Angela's hands grazed the back of the couch, her fingers tracing the fabric, searching for warmth left behind by another. Her pulse thrummed in her ears, a rhythm trying to sync with the truth that lay just beyond reach.
"Show me," she commanded the silence, her voice a mere thread of sound.
A blazer. And it wasn't Will's. It was a woman's. It was draped casually over the arm of the couch. Angela's breath caught—a silent gasp that clawed at her throat. The fabric was unfamiliar, the color too bold for her taste. It lay there, a flag of conquest, an emblem of betrayal.
"Whose is this?" Her voice barely broke the hush, a ghostly whisper to herself.
The air turned colder, or so it seemed to Angela, as she clutched her arms around her chest. She could feel the texture of the jacket in her mind, coarse and intrusive. The very sight of it—out of place, unwelcome—sent tremors down her spine.
Her heart hammered against her ribcage, each beat a drumroll of dread. She took a step, then another, her movements stiff and robotic. The echo of her footsteps filled the house, tapping against the hardwood floor as she approached the staircase.
"Keep going," she urged herself, each word punctuating her resolve.
Angela's hand trembled as it met the cool wood of the banister, her grip tightening with each step she ascended. The staircase seemed to stretch before her, an uphill battle toward a truth she wasn't sure she wanted to face. Step by step, she moved through the dim light, shadows playing tricks on her eyes.
"Stay calm," she muttered to herself, her voice a mere thread of sound in the vast canvas of silence enveloping the house.
She reached the landing, feet planted firmly on the upper floor. Heart racing, Angela paused, her breaths shallow and rapid. Her gaze swept across the hallway—left to right, right to left. Nothing seemed amiss, yet everything felt wrong.
"Show me everything," she whispered, almost a challenge to the universe or anyone who dared shatter her world. "I need to know."

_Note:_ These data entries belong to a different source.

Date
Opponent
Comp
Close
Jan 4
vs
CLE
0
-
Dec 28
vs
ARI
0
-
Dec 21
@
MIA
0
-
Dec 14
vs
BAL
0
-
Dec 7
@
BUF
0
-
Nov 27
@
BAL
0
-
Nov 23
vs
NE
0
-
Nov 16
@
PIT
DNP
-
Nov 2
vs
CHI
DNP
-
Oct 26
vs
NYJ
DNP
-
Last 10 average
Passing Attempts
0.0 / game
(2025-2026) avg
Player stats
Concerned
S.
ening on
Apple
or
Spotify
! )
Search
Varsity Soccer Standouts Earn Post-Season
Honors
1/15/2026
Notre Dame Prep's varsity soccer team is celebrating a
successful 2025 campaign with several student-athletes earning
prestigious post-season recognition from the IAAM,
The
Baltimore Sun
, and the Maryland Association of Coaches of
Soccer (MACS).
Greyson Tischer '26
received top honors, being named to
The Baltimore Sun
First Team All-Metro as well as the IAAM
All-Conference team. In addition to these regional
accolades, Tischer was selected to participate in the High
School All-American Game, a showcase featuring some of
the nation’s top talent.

The door to the bedroom was left ajar. Inside was a whisper of movement, the faintest shift in the air. Her eyes locked onto these subtle cues, each one a potential harbinger of the heartache lurking just beyond the threshold.
"Will?" Angela's call was a blade slicing the stillness, sharp and clear.
No answer came, only the heavy thud of her own heartbeat filling her ears. She edged forward, every sense heightened, anticipating the crack of her life splitting apart.
"It's probably nothing," she breathed, though relief eluded her. The house betrayed her with its normalcy, its quiet compliance in masking the chaos that surely simmered beneath.
"Where are you?" Her question hung in the air, unanswered, as she approached their bedroom door, the last sentinel guarding the secrets within.